## SOURCE PASSAGE
┄┄┄┄┄┄┄┄┄┄┄┄┄┄┄┄┄┄┄┄
How to Say No Without Regrets

A couple having a quarrel

Have you ever said yes to someone's odd request because you didn't want them to think you were an a**hole? Do you give away your help expecting nothing in return, just to be good and kind and pleasant? Do you ever find it hard to disagree with someone or simply say no to their request?  

Well, you're not alone. Just a couple of years ago my entire social life revolved around pleasing everyone around me. 

In order to be get along with people, I would bend over backwards to meet their expectations. And at that time, it seemed like an amazing tradeoff to just cave in to peer pressure and social expectations in order to avoid rejection and conflict.

If one of my friends needed help - any kind of help - I was happy to oblige. No, not just happy but downright honored. It made me feel needed and it was a good feeling. I didn't even care if generosity meant staying up late or go out of my way. 

My helpfulness was virtually endless. Everybody could count on me - and they did. Sometimes I had a feeling that people were lining up behind my door ready for a generous serving of my kindness.
┄┄┄┄┄┄┄┄┄┄┄┄┄┄┄┄┄┄┄┄
Saved data entries:
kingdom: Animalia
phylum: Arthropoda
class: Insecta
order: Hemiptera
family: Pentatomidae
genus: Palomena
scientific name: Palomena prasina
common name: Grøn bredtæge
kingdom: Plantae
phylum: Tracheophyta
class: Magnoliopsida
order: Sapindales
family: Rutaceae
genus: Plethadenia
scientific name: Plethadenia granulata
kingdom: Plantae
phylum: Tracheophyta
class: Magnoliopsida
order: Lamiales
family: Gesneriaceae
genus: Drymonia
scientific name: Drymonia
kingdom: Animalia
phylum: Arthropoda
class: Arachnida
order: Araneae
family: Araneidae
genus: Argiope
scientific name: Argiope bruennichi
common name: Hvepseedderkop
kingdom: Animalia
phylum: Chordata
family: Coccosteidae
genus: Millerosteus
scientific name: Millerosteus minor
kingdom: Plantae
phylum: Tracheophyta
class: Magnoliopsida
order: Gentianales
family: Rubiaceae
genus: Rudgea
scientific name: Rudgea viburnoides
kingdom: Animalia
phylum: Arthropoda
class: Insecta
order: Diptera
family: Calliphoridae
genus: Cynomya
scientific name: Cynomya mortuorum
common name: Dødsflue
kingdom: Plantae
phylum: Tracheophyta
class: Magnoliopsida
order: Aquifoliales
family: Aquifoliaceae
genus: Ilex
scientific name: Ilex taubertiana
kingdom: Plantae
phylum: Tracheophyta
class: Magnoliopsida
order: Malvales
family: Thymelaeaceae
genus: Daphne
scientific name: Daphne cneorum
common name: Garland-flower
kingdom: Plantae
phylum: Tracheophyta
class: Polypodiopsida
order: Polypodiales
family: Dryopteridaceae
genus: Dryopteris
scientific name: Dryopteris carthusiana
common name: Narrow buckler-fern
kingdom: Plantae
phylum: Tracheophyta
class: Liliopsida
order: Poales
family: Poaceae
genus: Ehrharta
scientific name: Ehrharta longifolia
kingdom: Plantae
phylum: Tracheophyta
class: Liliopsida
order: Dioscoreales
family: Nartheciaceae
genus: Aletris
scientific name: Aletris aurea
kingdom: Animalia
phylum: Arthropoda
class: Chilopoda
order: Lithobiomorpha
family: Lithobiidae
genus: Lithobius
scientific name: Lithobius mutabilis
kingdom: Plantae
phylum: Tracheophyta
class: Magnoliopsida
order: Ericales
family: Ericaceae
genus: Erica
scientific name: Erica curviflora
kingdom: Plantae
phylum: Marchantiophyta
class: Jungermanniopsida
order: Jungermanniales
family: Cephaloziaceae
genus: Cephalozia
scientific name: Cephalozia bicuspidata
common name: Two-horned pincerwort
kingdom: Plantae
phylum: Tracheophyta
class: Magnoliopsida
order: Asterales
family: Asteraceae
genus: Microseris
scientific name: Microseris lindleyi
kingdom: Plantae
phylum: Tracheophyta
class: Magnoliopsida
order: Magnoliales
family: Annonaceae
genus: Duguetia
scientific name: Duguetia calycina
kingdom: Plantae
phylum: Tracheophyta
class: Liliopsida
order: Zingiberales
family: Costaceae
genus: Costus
┄┄┄┄┄┄┄┄┄┄┄┄┄┄┄┄┄┄┄┄
## TASK A
Output the listing from the line with "scientific name: Microseris lindleyi" through the end of the listing as a two-column CSV with columns named "field" and "value". Give one row per line, with its text and its answer each in a single quoted field and any line breaks turned into spaces.
## TASK B
Write the next part of the essay on saying no, starting after its last sentence.

## FINAL RESULT A
field,value
"scientific name:","Microseris lindleyi"
"kingdom:","Plantae"
"phylum:","Tracheophyta"
"class:","Magnoliopsida"
"order:","Magnoliales"
"family:","Annonaceae"
"genus:","Duguetia"
"scientific name:","Duguetia calycina"
"kingdom:","Plantae"
"phylum:","Tracheophyta"
"class:","Liliopsida"
"order:","Zingiberales"
"family:","Costaceae"
"genus:","Costus"

## FINAL RESULT B
And the end result was almost always the same. I overexerted myself. And this grand self-image of the "knight in shining armor" that helps all those in need cost me countless personal sacrifices.

And what do you think I did when during a conversation with a friend I felt a strong urge to disagree with what they were saying? I pretended to agree, putting a wide fake smile on my face. Anything to avoid conflict... I felt my spine crumble a little each time this happened.

In my experience, shy people tend to find saying no difficult. They find it very challenging to even voice their own opinions when it goes against that of someone else. Instead, they choose to blend in with the crowd in an unassuming manner and prefer to be out of sight and out of mind. 

A Favor for the Bully

Water Drops on Glass

Let me tell you a story from my childhood that will hopefully show you what an tough situation saying yes to everything can land you in.

I must have been about 14 years old. We were writing a chemistry test in elementary school. I was pretty good at chemistry and all my clasmates were aware of that. 

That day I was especially quick and finished writing the test within 20 minutes - 25 minutes earlier than everybody else. So I sat back in my chair basking in my confidence as only a 14 year old can, looking around at all the hunched backs still scribbling on their chemistry papers. 

And then it happened. 

One of my classmates passed his paper to me with a note telling me to write it for him.

I kid you not.

For a moment, I was surprised. But then the muscle memory built by several years of saying yes to everything kicked in and I started scribbling again just like everyone else. 

And the irony of the story is that the kid that asked me to write his test for him was the biggest bully in class that had been picking on me for years.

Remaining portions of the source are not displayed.